Copyright (c) 2018-2023 Dr. Ralf S. Engelschall (http://engelschall.com/)

Permission is hereby granted, free of charge, to any person obtaining
a copy of this software and associated documentation files (the
"Software"), to deal in the Software without restriction, including
without limitation the rights to use, copy, modify, merge, publish,
distribute, sublicense, and/or sell copies of the Software, and to
permit persons to whom the Software is furnished to do so, subject to
the following conditions:

The above copyright notice and this permission notice shall be included
in all copies or substantial portions of the Software.

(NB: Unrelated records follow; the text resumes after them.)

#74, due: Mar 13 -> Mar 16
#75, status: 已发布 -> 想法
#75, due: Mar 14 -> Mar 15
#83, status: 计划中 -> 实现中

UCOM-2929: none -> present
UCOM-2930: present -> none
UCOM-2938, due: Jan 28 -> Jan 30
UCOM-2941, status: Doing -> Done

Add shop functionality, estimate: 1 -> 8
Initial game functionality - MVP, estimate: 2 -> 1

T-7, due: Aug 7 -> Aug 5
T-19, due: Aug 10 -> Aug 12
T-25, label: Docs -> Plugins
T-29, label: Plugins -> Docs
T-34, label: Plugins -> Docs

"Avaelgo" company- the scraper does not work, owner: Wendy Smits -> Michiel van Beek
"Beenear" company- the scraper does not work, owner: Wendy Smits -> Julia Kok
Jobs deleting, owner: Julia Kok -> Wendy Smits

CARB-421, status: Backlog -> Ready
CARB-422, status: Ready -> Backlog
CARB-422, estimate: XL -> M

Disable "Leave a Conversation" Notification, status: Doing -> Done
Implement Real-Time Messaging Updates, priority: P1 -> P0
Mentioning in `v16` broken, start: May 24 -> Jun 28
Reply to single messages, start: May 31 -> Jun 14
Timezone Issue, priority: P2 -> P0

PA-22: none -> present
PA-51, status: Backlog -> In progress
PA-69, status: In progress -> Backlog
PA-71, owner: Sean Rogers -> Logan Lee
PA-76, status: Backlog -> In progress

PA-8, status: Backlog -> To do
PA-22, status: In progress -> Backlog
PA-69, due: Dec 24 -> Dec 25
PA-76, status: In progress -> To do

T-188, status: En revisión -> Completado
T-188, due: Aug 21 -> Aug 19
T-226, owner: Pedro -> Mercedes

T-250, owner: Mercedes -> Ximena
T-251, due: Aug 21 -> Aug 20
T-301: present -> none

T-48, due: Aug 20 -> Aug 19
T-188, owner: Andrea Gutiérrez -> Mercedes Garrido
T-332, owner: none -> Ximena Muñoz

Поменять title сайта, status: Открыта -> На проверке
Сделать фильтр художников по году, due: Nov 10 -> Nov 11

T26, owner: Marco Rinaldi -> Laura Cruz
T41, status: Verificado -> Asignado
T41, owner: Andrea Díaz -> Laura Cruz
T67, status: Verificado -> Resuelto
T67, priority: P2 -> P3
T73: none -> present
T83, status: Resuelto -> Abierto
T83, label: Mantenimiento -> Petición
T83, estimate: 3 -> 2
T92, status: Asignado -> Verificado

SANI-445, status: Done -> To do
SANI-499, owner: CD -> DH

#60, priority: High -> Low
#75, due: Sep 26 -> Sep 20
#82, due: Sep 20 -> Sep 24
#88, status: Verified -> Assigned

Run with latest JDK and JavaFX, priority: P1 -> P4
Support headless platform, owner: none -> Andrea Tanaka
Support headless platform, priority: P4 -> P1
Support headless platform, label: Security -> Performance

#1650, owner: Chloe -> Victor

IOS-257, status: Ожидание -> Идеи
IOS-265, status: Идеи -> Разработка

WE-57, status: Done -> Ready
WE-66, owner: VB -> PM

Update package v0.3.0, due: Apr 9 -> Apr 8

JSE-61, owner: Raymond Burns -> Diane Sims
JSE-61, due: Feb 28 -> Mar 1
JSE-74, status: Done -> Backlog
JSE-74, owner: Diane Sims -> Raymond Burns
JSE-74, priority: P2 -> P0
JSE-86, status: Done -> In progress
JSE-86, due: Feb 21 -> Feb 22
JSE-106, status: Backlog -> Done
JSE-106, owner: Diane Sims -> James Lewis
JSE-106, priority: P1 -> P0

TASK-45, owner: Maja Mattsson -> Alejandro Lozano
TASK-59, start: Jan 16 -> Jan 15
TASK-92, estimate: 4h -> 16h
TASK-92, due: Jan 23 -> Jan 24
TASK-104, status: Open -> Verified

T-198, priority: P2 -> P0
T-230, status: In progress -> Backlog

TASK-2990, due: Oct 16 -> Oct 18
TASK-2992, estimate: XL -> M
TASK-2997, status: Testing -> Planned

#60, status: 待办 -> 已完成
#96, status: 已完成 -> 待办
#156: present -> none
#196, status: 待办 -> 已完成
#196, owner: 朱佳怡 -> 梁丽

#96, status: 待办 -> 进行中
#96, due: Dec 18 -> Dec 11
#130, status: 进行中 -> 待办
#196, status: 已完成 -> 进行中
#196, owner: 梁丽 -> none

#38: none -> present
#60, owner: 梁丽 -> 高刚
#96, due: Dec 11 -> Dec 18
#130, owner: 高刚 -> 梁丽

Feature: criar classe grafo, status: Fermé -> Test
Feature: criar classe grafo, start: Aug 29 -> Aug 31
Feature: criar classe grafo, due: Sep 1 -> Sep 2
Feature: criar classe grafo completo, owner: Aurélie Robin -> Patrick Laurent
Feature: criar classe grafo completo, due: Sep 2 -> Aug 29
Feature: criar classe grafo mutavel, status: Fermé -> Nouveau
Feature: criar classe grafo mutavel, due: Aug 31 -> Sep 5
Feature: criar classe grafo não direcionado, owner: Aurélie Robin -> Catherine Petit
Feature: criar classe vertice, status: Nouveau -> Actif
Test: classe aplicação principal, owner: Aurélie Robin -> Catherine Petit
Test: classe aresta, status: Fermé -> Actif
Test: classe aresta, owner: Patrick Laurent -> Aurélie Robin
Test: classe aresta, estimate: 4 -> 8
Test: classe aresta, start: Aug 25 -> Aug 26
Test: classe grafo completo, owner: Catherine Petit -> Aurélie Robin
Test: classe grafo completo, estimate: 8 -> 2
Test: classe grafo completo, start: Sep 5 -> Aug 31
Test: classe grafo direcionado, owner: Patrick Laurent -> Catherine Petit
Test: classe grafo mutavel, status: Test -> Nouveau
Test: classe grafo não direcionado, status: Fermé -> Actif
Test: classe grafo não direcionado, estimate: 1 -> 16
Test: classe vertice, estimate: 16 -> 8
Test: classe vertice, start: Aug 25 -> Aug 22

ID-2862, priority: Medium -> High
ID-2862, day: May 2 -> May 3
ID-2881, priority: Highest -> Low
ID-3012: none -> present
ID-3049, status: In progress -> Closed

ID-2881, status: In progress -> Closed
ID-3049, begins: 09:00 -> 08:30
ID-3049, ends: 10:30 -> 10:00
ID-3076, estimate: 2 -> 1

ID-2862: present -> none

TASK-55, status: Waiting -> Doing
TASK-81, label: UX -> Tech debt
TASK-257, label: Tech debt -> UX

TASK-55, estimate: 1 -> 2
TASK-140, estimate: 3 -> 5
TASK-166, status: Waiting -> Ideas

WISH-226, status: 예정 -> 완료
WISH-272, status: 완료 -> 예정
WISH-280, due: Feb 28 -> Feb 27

THE SOFTWARE IS PROVIDED "AS IS", WITHOUT WARRANTY OF ANY KIND,
EXPRESS OR IMPLIED, INCLUDING BUT NOT LIMITED TO THE WARRANTIES OF
MERCHANTABILITY, FITNESS FOR A PARTICULAR PURPOSE AND NONINFRINGEMENT.
IN NO EVENT SHALL THE AUTHORS OR COPYRIGHT HOLDERS BE LIABLE FOR ANY
CLAIM, DAMAGES OR OTHER LIABILITY, WHETHER IN AN ACTION OF CONTRACT,
TORT OR OTHERWISE, ARISING FROM, OUT OF OR IN CONNECTION WITH THE
SOFTWARE OR THE USE OR OTHER DEALINGS IN THE SOFTWARE.